Vorliegender Auszug ->
╭──

Dank des Hebelbundes an die Lörracher Narrenzunft nebst Vorschlägen, wie der
Fasnachtsumzug 1952 um einige Wagen zu bereichern sei.
Der Hebelbund hat viele Gegner. Das ehrt den
Hebelbund. Doch die Narrenzunft gehört zu unseren
Freunden. Sie sei aufrichtig bedankt für die
köstliche und zugleich eindringliche Art, wie sie
in der Narrenzeitung der Hebelei zu Leibe rückte.
In der Tat, das war ein Freundschaftsdienst. Just
mit den selben Worten wären wir dem von uns
als Hauptgegner bekämpften „Hebelgeist" in der
Sprache des Prinzen Carneval entgegengetreten.

╰──

Materialauszüge ->
╭──

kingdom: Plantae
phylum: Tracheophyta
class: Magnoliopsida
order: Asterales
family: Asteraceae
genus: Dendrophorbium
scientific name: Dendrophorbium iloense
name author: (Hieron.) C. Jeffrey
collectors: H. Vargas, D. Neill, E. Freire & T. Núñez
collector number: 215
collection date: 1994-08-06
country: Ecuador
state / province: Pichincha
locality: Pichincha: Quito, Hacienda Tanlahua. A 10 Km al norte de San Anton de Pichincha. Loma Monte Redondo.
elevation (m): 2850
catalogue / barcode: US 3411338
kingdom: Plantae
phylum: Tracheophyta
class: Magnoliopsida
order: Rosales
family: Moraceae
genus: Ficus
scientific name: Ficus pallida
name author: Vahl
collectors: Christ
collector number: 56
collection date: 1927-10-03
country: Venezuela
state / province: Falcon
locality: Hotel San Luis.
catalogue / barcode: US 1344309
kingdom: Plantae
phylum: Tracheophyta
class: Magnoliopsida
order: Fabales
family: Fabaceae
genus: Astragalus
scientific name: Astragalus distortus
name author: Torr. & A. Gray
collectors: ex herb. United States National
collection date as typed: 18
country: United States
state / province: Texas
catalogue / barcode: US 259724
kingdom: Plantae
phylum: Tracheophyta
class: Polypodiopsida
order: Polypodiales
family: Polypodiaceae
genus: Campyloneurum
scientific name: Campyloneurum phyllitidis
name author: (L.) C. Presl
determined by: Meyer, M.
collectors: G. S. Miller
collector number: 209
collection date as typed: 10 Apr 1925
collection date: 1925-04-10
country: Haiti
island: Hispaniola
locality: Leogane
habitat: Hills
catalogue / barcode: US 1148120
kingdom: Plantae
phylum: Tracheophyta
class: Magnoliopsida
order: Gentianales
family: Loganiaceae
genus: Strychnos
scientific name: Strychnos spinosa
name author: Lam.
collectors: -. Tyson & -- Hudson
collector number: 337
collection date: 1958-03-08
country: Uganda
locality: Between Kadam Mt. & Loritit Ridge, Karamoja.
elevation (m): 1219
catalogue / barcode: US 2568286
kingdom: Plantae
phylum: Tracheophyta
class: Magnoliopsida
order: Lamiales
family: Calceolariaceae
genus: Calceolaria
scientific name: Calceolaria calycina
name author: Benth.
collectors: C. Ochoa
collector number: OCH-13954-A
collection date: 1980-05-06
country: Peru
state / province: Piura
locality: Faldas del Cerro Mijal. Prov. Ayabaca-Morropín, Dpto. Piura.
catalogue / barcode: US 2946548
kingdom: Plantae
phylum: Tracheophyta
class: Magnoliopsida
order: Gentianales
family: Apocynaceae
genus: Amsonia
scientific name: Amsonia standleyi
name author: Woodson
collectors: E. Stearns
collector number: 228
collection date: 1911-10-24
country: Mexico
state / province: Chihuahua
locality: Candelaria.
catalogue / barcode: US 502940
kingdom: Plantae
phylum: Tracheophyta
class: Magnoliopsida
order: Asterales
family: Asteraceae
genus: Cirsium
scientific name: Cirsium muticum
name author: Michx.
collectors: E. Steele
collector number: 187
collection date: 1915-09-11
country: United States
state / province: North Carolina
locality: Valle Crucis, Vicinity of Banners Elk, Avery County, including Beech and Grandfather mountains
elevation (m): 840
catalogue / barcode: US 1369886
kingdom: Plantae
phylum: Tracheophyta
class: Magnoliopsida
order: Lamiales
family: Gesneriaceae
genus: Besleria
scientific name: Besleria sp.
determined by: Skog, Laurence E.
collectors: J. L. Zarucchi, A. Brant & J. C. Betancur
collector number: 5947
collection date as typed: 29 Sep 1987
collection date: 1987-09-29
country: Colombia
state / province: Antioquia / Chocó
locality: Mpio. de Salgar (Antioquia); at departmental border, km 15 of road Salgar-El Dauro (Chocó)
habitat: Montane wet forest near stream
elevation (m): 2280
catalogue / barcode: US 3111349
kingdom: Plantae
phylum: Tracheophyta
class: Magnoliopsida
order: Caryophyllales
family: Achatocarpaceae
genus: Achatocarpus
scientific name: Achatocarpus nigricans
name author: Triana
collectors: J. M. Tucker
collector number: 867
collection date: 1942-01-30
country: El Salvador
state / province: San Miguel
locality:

╰──

Aufgabenstellung ->
Nenne bitte, wofür der Hebelbund sich laut dem Auszug bei der Narrenzunft bedankt.

Antwort zur Aufgabe ->
Für die köstliche und zugleich eindringliche Art, wie sie in der Narrenzeitung der Hebelei zu Leibe rückte.